* [Work order] Scan the data below and copy each line where "moveTo" occurs.

* [Records shown]
__________

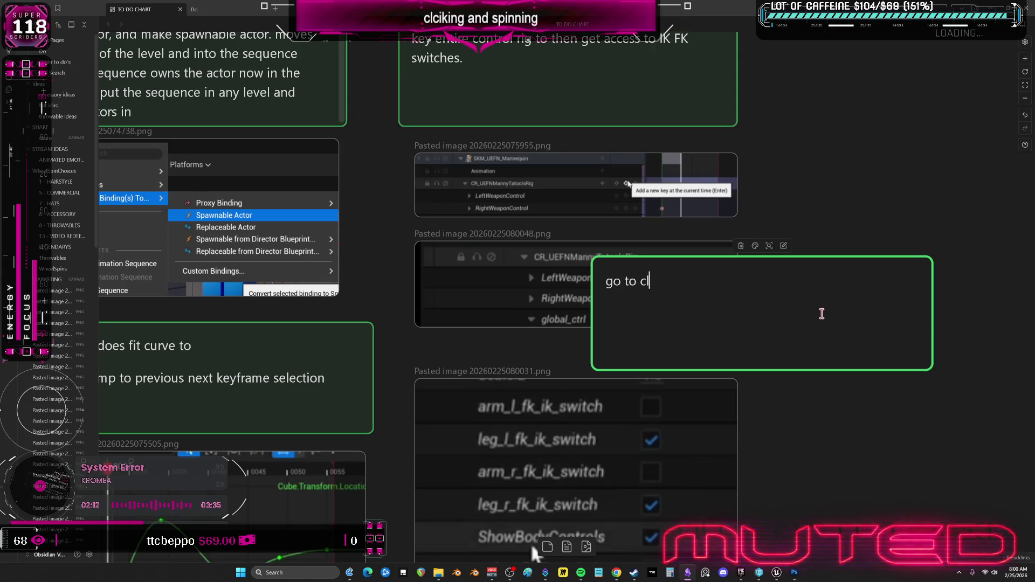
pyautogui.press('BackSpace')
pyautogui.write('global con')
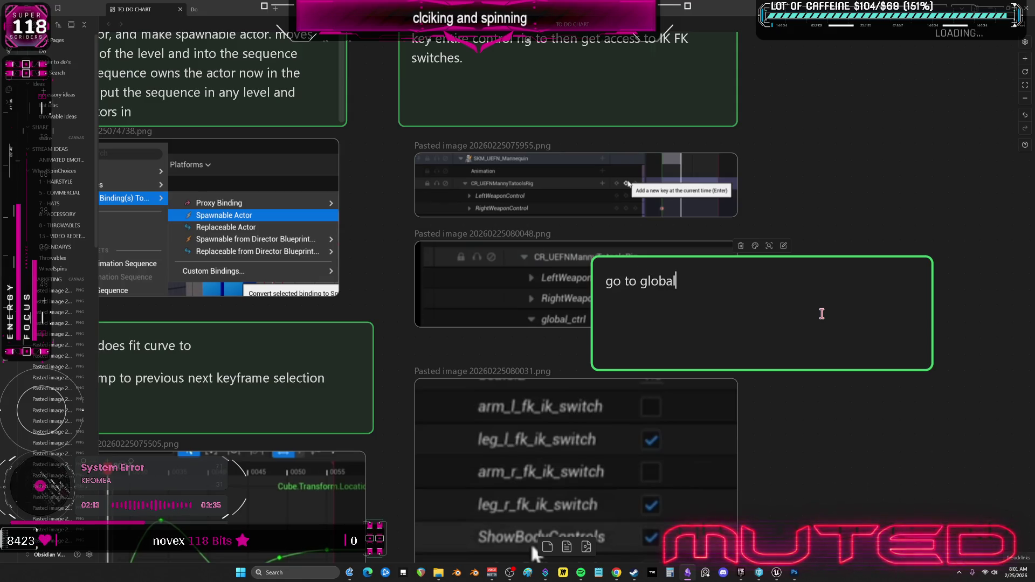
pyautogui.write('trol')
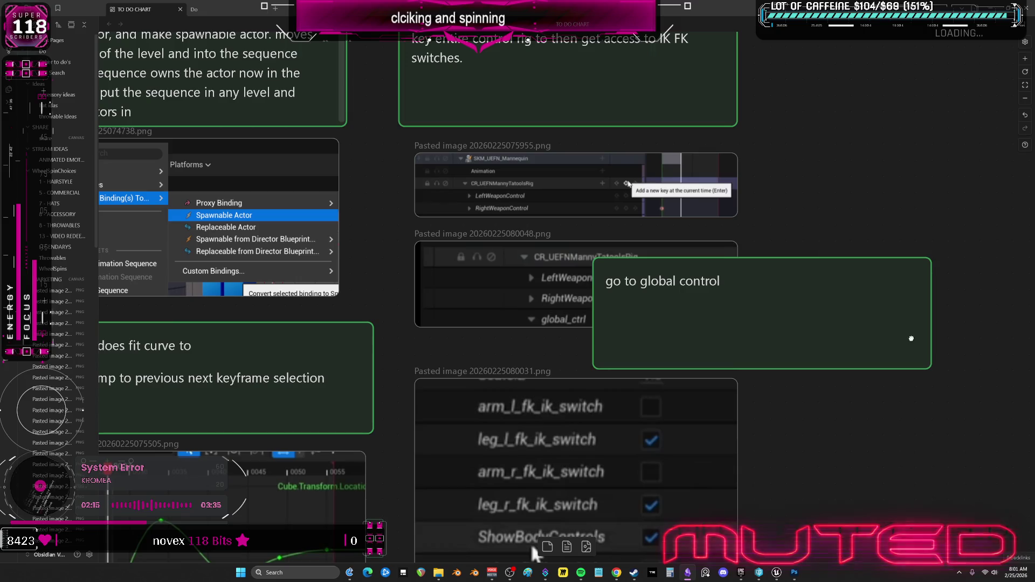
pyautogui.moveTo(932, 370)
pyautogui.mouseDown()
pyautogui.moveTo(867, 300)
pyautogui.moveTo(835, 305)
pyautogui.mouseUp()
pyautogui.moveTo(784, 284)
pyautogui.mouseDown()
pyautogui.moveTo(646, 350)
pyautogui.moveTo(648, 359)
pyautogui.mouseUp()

__________

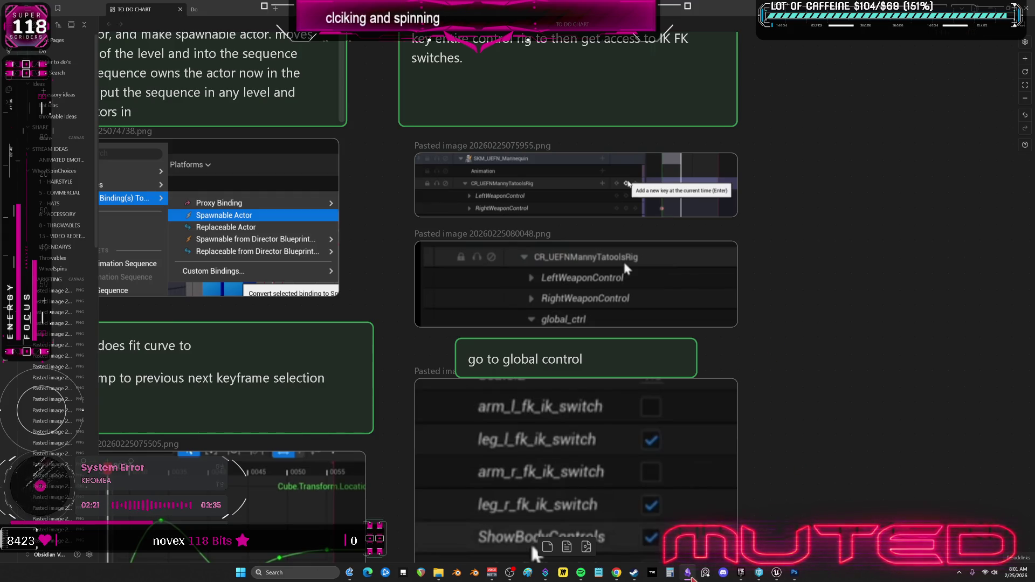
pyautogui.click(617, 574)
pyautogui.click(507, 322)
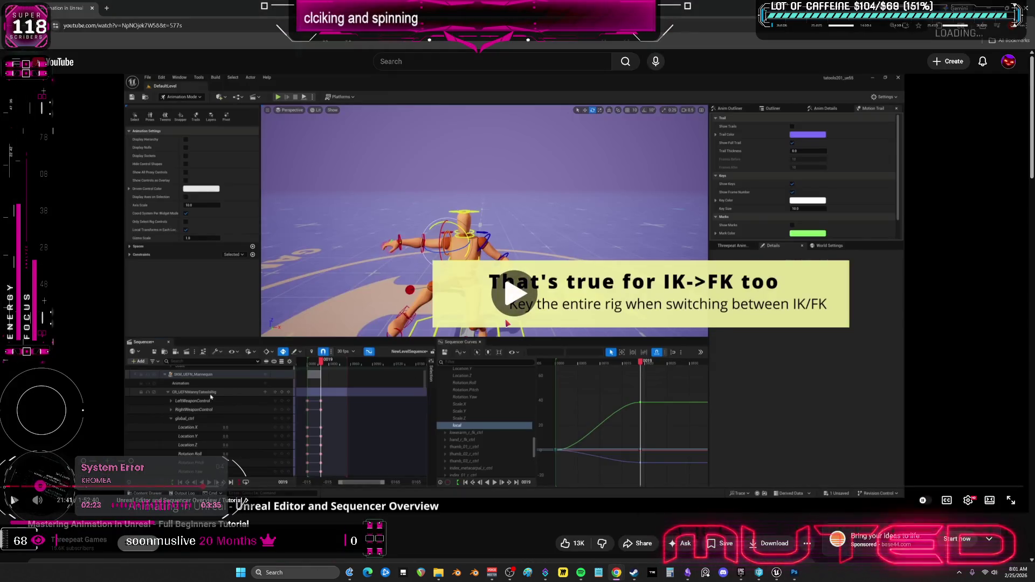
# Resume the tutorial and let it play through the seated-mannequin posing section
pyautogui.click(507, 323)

__________

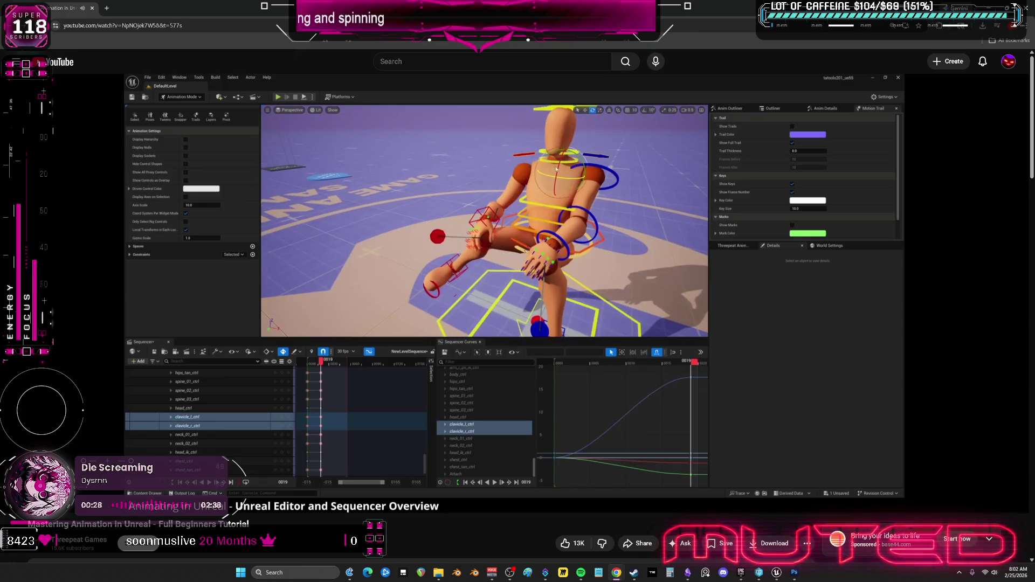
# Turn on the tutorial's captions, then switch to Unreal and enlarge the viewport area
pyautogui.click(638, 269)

__________

* [Output of the task]
pyautogui.moveTo(932, 370)
pyautogui.moveTo(867, 300)
pyautogui.moveTo(835, 305)
pyautogui.moveTo(784, 284)
pyautogui.moveTo(646, 350)
pyautogui.moveTo(648, 359)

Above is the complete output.